Verification dict from verify_round_trip().

stag.embedded.export_centroids.parse_args()[source]

Parse CLI arguments for the centroid-export driver.

Return type:

Namespace

stag.embedded.export_centroids.main()[source]

Export the k=8 centroids as a C header (driver entry point).

Return type:

None

stag.utils — Cross-cutting helpers

Filename generators, ASCII-banner generators, and other small utilities used across the package.

Box-drawing banner generators for STAG module headers.

stag.utils.banners.double_banner(package, module, tagline, description_lines, width=66)[source]

Generate a double-line module banner with perfect alignment.

Return type:

str

Args:

package: Package name (e.g. “STAG”). module: Module name (e.g. “clustering.internal_metrics”). tagline: Short « tagline » caption. description_lines: Body lines of the banner. width: Inner width in characters (default 66).

Returns:

Multi-line string ready to paste as a comment block.

stag.utils.banners.section_banner(title, tagline, width=60)[source]

Generate a single-line section header with perfect alignment.

Return type:

str

stag.utils.banners.thin_rule(title, width=65)[source]

Generate a thin section separator.

Return type:

str

CSV-formatted log handler for Python logging.

class stag.utils.csv_formatter.CsvFormatter[source]

Bases: Formatter

logging.Formatter that emits each record as one CSV row.

Each row is "<LEVELNAME>,<message>" with both fields fully quoted so embedded commas in the message are preserved. Useful for log files that downstream pandas / Excel readers want to consume directly.

__init__()[source]

Create the StringIO-backed CSV writer.

format(record)[source]

Render one logging.LogRecord as a CSV-formatted string.
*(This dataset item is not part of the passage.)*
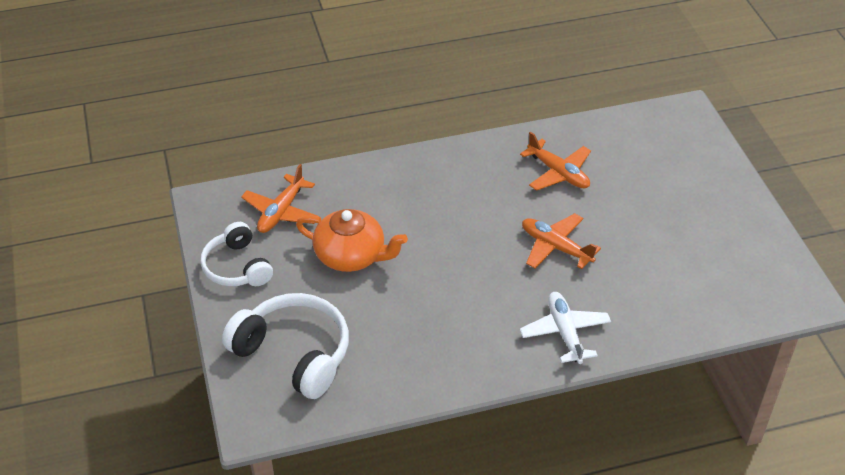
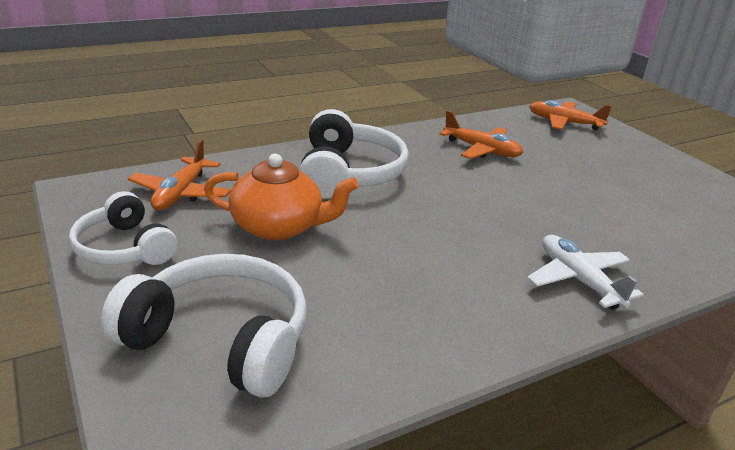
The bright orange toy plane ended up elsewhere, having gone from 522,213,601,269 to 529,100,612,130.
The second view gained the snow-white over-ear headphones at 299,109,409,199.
Standardised output path generation for clustering results.

stag.utils.filename_generator.generate_filename(parent_dir, tag, num_clusters, deletion_size, deletion_position)[source]

Build the (centroids, labels, meta) path triplet for one fit.

Args:

parent_dir: Root directory of the sweep (e.g. cluster_results/). tag: Sweep tag (e.g. "deer6raw"). num_clusters: k value. deletion_size: Leave-out percentage (delSize_*). deletion_position: Leave-out start position percentage (delPosP*).

Returns:

Dict with "centroids", "labels", "meta" keys mapped to absolute file paths.